Un peu tôt pour les crapauds
Un peu tôt pour les crapauds

Très occupé ces derniers temps à finaliser mon «Histoire de grèbe», je n’ai pas eu le loisir d’aller souvent sur le terrain.  Les récentes pluies et la douce température ont immanquablement tiré les grenouilles rousses de leur léthargie et provoqué leur migration jusqu’à l’étang où elles doivent venir pondre. C’est donc avec beaucoup d’enthousiasme que je longe ce matin la lisière qui me conduit à l’étang forestier et me réjouis d’entendre d’un moment à l’autre leurs doux ronronnements.

* DONNÉES FOURNIES:
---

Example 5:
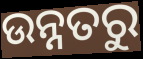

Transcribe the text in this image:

ଉନ୍ନତରୁ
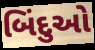
બિંદુઓ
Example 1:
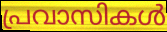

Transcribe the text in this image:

പ്രവാസികൾ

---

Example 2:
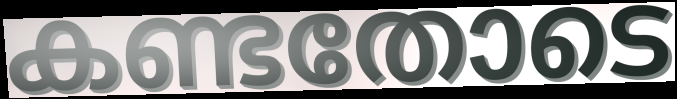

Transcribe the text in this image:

കണ്ടതോടെ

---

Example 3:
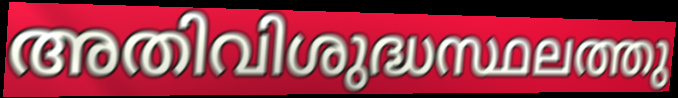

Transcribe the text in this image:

അതിവിശുദ്ധസ്ഥലത്തു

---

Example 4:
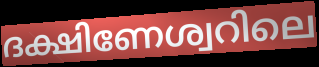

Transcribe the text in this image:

* TÂCHES À RÉALISER:
a: Indiquez si chacune des affirmations suivantes est conforme au texte sur les grenouilles rousses, en répondant par oui ou par non et en citant les mots du texte qui tranchent : (i) la personne qui raconte s’est souvent rendue sur le terrain ces derniers temps ; (ii) les grenouilles rousses migrent jusqu’à l’étang pour y pondre ; (iii) pour atteindre l’étang forestier, la personne qui raconte longe une lisière.
b: D’après le texte sur les grenouilles rousses, quel ouvrage la personne qui raconte était-elle occupée à finaliser ?
c: Rédigez la suite du texte sur les grenouilles rousses en partant de sa dernière phrase.
Les lignes ci-dessus constituent un matériau distinct du texte sur les grenouilles rousses.

* RÉPONSES ATTENDUES:
a:
(i) Non : « je n’ai pas eu le loisir d’aller souvent sur le terrain ».
(ii) Oui : « provoqué leur migration jusqu’à l’étang où elles doivent venir pondre ».
(iii) Oui : « je longe ce matin la lisière qui me conduit à l’étang forestier ».

b: Son «Histoire de grèbe».

c:
Un petit groupe de mésanges à longues queues vagabonde en passant d’un arbre à l’autre, susurrant leurs trilles caractéristiques. Je croise la route d’un citron qui passe d’un vol décidé, puis repère quelques touffes de primevères qui illuminent discrètement le sol encore jonché de feuilles mortes. Le printemps bat son plein en cette fin du mois de février…

En me frayant un passage à travers les buissons et les arbustes qui me griffent, me voilà au bord de l’étang. En son centre flottent quelques grosses feuilles séchées de nénuphars et, ceinturant sa rive, un joli cordon de laîches jaunies et séchées par l’hiver, se reflète sur ses eaux glauques.

Je m’assieds sur une souche au soleil et profite de la douceur printanière. Au lieu du ronronnement attendu et à ma plus grande surprise, j’entends soudain des petits cris qui ressemblent aux appels de la foulque, en sourdine. Incroyable, les crapauds communs sont déjà sur les lieux de ponte! Bruits de plantes sèches froissées, quelques rides sur l’eau.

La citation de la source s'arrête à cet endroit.